MajuLab Seminar by Olivier Giraud – 11 April 2024
Seminar: Thursday, April 11, 2024
4:30 PM Singapore time / 10:30 AM French time
In person at the MAS EC ROOM 1 at NTU room & online via Zoom for the seminar. Registration is required.
Please register at: https://nus-sg.zoom.us/meeting/register/tZEtdu-tqTgqGdUZAxurlEymXEOUIJKaYI4W
Olivier Giraud
MajuLab, CNRS and CQT-NUS, Singapore
Olivier Giraud is senior researcher (Directeur de recherche) at CNRS. He obtained his PhD on quantum chaos at Université Paris Sud. After a post-doctoral stay at the University of Bristol, he spent 5 years at Laboratoire de Physique théorique in Toulouse, where he worked on theoretical aspects quantum information. In 2010 he joined Université Paris Saclay, working on metrology and complex networks. Since 2023 he is working at MajuLab and a visiting research associate professor at CQT. His fields of interest include random matrices, quantum entanglement, complex networks.
Seminar
Probing symmetries of quantum many-body systems through ratio statistics
The idea of describing properties of complicated systems, such as complex atomic nuclei, by random matrices dates back to the 1950s. It provides a tool for understanding the statistics of discrete energy levels. In particular, the statistical distribution of the spacings between successive energy levels gives a signature of whether the system behaves in a regular or a chaotic way. Random matrix theory has found applications in many branches of physics but also in biology or finance.

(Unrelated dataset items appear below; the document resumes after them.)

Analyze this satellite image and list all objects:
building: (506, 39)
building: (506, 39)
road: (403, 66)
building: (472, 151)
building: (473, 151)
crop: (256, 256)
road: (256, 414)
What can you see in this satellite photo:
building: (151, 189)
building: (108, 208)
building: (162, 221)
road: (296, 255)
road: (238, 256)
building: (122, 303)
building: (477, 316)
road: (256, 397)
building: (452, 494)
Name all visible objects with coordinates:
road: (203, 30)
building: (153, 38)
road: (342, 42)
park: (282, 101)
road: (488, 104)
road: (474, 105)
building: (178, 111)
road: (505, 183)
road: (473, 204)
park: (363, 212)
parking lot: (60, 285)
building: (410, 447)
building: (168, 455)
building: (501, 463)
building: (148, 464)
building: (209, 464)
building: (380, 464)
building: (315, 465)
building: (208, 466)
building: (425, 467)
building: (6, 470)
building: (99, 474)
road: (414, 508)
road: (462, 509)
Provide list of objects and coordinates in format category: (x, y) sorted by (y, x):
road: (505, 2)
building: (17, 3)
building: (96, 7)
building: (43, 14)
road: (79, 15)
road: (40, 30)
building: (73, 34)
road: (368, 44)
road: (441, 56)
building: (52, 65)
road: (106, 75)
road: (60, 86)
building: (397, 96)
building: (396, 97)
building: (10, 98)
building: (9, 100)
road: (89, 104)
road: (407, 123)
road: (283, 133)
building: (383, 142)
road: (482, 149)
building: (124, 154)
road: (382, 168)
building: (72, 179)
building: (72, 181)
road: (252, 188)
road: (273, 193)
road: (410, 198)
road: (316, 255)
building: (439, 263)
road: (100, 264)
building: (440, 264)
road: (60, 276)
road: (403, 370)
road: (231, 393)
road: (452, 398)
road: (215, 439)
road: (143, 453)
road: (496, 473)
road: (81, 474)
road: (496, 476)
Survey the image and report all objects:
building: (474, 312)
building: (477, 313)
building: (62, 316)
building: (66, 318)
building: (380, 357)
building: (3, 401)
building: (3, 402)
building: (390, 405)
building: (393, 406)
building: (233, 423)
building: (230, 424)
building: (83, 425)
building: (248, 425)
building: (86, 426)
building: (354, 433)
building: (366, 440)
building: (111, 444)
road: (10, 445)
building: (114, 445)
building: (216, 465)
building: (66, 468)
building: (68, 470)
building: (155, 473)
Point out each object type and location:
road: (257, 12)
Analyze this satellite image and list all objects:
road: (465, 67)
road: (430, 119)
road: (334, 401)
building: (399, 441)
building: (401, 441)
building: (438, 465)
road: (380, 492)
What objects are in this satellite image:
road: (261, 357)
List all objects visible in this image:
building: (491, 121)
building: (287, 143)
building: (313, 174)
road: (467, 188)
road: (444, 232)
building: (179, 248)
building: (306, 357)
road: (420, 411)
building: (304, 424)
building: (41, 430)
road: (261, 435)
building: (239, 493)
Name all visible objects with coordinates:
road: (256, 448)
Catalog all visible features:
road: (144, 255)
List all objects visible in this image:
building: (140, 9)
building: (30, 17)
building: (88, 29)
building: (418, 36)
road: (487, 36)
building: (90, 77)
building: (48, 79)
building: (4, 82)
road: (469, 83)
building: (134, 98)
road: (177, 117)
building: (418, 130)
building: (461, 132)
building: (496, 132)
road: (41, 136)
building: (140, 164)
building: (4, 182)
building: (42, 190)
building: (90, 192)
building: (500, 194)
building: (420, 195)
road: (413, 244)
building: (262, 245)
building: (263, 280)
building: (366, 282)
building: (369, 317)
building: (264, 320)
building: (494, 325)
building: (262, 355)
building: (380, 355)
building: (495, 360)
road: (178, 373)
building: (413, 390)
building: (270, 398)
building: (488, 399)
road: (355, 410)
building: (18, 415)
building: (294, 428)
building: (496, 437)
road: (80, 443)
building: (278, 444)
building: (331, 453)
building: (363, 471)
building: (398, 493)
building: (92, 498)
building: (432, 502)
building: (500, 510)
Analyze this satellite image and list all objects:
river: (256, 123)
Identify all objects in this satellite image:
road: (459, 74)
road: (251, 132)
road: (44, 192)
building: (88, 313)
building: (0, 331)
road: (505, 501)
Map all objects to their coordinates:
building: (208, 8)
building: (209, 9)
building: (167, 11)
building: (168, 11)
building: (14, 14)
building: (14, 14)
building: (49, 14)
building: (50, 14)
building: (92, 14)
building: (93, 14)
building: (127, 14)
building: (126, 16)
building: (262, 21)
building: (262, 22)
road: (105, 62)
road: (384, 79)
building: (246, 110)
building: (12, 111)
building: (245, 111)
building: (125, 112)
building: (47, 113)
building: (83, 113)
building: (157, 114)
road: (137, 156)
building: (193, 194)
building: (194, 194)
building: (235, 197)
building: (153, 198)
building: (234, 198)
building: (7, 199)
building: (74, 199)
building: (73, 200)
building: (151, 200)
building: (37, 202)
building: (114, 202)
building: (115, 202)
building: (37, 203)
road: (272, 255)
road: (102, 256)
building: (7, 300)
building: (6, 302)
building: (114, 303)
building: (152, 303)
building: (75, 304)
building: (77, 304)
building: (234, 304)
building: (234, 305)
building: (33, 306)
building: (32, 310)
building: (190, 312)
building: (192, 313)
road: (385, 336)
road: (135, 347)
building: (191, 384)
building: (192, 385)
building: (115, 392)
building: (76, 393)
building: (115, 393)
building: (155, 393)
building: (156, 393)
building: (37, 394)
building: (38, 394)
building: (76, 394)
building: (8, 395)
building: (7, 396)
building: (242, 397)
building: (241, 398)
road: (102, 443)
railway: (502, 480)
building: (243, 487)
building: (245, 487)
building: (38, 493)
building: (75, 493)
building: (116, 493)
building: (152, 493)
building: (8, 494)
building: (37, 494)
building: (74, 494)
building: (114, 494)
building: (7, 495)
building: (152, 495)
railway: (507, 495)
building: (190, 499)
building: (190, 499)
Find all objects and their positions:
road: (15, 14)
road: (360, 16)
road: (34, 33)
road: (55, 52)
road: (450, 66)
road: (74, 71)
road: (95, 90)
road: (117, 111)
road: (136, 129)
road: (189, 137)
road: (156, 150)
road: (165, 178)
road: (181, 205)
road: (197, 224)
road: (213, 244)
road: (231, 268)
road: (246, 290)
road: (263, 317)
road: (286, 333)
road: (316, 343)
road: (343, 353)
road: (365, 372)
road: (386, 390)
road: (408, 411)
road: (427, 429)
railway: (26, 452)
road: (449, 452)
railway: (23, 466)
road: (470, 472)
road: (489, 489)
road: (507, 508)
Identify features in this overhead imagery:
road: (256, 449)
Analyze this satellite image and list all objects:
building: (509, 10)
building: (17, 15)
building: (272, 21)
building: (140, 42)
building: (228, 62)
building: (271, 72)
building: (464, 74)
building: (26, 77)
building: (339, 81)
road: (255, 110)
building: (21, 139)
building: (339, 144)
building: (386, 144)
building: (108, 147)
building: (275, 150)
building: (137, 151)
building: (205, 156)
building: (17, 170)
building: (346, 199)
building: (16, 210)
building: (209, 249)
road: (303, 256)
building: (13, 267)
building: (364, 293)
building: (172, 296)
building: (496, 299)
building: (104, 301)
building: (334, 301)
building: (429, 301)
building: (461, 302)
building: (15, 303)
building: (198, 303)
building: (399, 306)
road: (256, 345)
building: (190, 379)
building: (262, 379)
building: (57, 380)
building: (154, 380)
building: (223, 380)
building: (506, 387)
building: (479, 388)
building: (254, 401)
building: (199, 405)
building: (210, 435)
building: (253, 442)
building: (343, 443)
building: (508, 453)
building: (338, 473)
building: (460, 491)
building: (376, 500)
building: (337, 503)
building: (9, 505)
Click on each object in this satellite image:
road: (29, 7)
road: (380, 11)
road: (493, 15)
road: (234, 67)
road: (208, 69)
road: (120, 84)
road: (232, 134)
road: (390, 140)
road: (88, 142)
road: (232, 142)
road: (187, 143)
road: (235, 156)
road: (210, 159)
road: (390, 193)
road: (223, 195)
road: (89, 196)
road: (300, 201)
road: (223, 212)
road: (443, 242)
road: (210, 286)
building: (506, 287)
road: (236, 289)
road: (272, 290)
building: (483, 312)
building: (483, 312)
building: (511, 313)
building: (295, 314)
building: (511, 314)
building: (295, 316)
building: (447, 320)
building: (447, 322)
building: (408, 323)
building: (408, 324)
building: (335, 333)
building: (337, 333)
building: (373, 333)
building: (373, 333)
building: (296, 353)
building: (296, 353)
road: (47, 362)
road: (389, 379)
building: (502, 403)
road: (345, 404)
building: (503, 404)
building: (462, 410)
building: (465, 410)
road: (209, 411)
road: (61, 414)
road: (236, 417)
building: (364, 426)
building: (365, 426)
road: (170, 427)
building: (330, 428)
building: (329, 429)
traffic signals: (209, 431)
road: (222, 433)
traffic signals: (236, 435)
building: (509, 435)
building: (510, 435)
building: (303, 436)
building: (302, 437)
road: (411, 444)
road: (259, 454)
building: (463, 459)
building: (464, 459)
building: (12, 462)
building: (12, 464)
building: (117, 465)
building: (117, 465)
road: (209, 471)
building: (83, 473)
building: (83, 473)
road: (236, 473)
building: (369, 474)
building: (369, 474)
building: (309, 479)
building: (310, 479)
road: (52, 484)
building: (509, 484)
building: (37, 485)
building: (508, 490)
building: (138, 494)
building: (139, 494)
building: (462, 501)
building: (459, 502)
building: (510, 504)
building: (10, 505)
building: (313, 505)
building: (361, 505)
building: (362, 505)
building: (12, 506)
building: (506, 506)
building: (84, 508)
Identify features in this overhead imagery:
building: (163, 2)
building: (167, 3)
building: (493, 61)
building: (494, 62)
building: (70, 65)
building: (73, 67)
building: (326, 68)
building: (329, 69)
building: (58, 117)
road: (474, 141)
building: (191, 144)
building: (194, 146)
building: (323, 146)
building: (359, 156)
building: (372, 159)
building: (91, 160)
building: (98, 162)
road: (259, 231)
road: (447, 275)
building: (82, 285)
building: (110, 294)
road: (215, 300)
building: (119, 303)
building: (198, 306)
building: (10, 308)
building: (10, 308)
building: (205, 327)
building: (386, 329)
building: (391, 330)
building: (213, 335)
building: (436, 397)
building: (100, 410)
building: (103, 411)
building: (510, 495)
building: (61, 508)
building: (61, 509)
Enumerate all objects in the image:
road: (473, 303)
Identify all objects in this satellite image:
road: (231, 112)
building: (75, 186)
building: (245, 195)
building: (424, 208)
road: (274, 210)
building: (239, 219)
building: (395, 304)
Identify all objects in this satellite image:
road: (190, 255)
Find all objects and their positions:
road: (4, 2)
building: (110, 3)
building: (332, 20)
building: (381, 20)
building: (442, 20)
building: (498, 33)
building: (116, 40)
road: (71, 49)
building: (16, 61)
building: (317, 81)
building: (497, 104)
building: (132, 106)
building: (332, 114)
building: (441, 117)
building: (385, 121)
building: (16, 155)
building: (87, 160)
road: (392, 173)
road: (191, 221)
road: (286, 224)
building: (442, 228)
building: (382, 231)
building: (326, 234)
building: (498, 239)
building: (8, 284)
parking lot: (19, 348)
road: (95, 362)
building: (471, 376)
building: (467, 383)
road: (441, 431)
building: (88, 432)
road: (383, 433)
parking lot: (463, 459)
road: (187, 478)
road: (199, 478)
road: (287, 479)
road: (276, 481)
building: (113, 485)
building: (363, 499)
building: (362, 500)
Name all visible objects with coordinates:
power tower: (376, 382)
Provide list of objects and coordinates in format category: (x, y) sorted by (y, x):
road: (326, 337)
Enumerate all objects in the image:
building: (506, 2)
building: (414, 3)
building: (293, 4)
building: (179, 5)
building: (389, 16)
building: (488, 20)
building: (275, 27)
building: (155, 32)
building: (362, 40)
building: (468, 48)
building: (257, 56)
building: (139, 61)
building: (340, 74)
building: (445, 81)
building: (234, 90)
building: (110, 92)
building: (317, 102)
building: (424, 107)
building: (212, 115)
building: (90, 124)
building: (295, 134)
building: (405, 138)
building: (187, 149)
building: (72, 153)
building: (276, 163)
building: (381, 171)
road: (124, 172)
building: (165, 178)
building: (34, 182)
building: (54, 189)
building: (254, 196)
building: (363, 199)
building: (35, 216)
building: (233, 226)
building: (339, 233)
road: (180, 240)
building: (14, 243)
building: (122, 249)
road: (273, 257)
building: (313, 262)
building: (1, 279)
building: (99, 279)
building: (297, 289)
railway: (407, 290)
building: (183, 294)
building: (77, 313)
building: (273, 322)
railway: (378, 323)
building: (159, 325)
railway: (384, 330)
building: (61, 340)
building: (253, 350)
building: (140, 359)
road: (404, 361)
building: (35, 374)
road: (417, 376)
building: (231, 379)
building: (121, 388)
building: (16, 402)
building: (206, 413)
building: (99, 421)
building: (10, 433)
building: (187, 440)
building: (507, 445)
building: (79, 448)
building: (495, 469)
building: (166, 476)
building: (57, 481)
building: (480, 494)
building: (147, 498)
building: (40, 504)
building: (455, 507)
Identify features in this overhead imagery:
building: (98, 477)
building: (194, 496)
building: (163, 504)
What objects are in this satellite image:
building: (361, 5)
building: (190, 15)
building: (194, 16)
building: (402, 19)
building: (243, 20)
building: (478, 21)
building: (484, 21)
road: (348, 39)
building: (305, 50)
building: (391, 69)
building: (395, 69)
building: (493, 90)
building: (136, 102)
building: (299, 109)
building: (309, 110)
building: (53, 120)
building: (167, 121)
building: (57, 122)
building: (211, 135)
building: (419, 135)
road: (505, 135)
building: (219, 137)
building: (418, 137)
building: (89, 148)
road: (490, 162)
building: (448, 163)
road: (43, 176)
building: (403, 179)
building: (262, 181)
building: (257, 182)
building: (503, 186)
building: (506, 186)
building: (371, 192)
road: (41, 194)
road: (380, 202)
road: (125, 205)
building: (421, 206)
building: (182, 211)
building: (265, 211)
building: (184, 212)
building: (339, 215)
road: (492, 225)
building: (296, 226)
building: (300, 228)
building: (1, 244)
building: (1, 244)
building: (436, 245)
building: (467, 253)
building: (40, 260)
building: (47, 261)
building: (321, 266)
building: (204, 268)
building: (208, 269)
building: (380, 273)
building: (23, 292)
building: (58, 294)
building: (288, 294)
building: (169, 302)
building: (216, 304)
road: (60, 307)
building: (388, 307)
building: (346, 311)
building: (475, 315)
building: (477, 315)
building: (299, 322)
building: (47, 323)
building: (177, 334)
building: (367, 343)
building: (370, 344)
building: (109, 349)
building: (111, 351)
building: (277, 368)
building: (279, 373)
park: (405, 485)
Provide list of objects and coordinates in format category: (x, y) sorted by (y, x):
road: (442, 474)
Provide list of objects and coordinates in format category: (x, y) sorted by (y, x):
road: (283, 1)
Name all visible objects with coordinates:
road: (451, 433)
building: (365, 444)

For practical reasons, the focus has shifted in recent years from the statistics of energy spacings to the statistics of ratios between successive spacings. This ratio statistics is by now a widely used tool of quantum chaos, that allows to compare experimental or numerical observations with theoretical predictions. However, extra symmetries of the system, which may be hidden, can modify these statistics. We show that it is possible to extend the theory of spacing ratio statistics to account for the presence of additional symmetries. Our results allow to probe for the existence of symmetries if they were unknown. We derive analytical surmises for random matrices with independent block structure, and illustrate our approach on a number of applications from many-body physics. This provides a tool not only to get a signature of chaos or regularity in systems with symmetries, but also to uncover these symmetries if they were previously unnoticed.
MajuLab is an international joint research unit of the CNRS, UCA, SU, NUS and NTU in Singapore (IRL 3654), hosted by CQT and SPMS.